Just as players were readying to tee off in the pro-am for the CVS/pharmacy LPGA Challenge in Danville, Calif. (the tour's last event on U.S. soil before moving on to tourneys in Malaysia, South Korea, Japan and Mexico), on Wednesday morning, the New York Times broke the news that 57-year-old Lana Lawless, a retired police officer who underwent gender-reassignment surgery to become a woman in 2005, has filed a federal lawsuit against the LPGA Tour. In her suit, Lawless claims that the tour's requirement that competitors be "female at birth" violates California civil rights law.

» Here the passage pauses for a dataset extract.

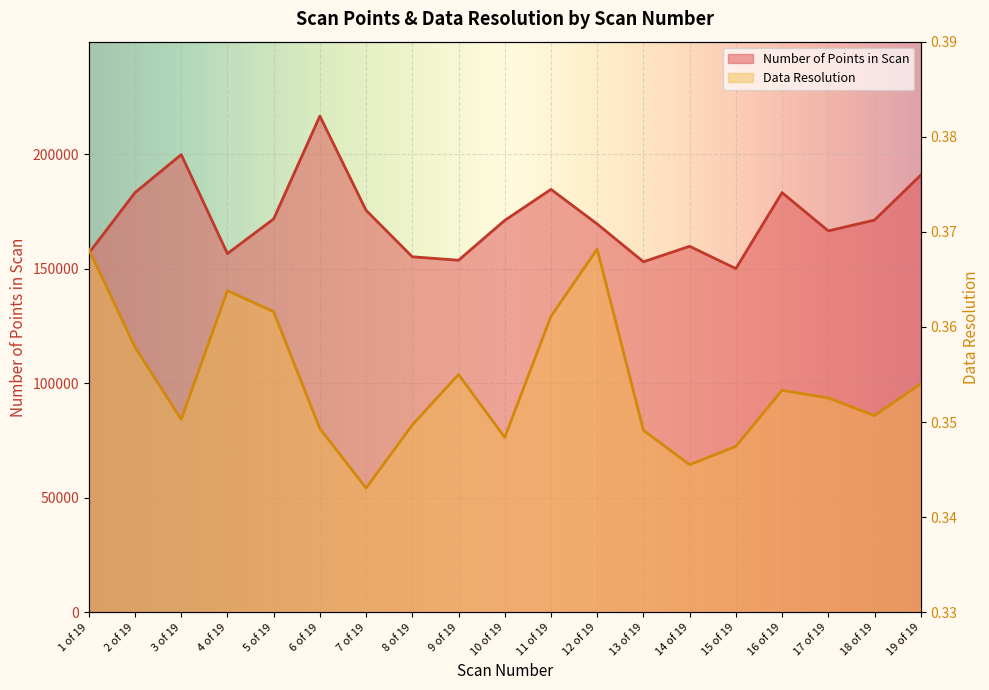

What is the maximum value for Data Resolution?

0.4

*Lawless became a successful long-drive competitor after her surgery, winning the world long drive championship for women in 2008 before Long Drivers of America adapted the LPGA's gender rule the following year. Now banned from such events, as well as from attempting to qualify for any other LPGA competitions, Lawless calls the ruling "devastating" and is seeking unspecified damages from the LPGA, Long Drivers of America, LDA corporate sponsors Dick's Sporting Goods and Re/Max, and CVS, the title sponsor of this week's LPGA Tour stop in California.

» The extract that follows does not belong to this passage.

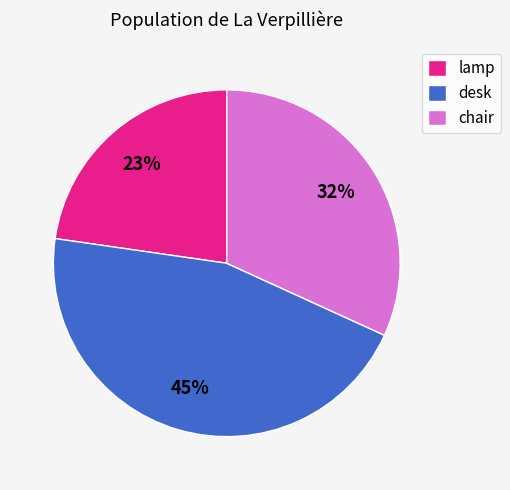

What percentage is the chair slice, to the nearest percent?

32%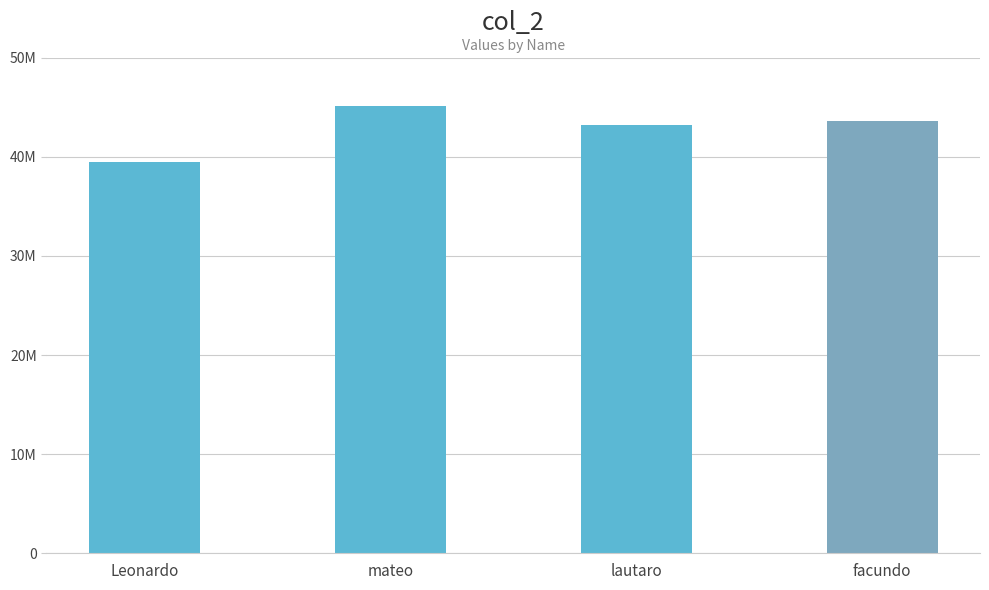

Rank the categories by value from highest to lowest.

mateo, facundo, lautaro, Leonardo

UPDATE: A press release from Lawless and her lawyers includes the following comments:
Lawless' attorney, Christopher Dolan of The Dolan Law Firm in San Francisco, stated, "California's civil rights laws prevent discrimination against all minorities, including transgender persons. The LPGA and LDA operate a number of high profile qualifying events and tournaments in California which are highly lucrative to their sponsors."* **"There are a handful of states which protect the civil rights of transgender persons. The intended outcome of this suit is to force the LPGA and the LDA to change their unlawful practices or be precluded from operating within California and other states, such as New York, which prohibit discrimination based on sexual reassignment. They will have to choose between continuing with their tournaments or their discrimination," continued Dolan. **
**According to Lawless, "I have traveled a long road to get to where I am now, a place where I always belonged as a strong, proud, capable woman. I am, in all respects, legally, and physically female. The State of California recognizes me as such and the LPGA should not be permitted to come into California and blatantly violate my rights. I just want to have the same opportunity to play professional golf as any other woman."**In stark contrast to the LPGA and LDA, the U.S. Golf Association has a gender policy which expressly includes gender reassigned females in its tournaments and activities. The International Olympic Committee, since 2004, has included transpeople in Olympic events. Likewise, the NCAA has a policy of inclusion for transpeople. ** **"I could participate in female wrestling in international Olympic events but here in my own state, in my chosen profession, because of blatant prejudice, I am excluded and discriminated against," added Lawless. "Before I won the Re/Max Women's LDA Championship, the only requirement for participation was that I was over 18 and female. As a result of my winning the tournament, which was based on my skill, and not my gender, they changed the rules to require that I be born female. This is not only unlawful, it is shameful." ** *"It is important to fight intolerance wherever it rears its ugly head. This unlawful activity harkens back to the days when African-Americans were precluded from qualifying and playing in professional golf tournaments. As Americans, we must always be vigilant against the poison and hatred bred from prejudice and discrimination. America was founded on the principal of tolerance for differences in beliefs and, over time, that principal has been recognized to include protection against discrimination based on race, gender, sexual orientation, disability, religion, etc. The LPGA can't be permitted to violate California law. It is important for all Americans to protect against prejudice and preserve anti-discrimination laws; who know when they may find themselves in need of their protection," added Dolan.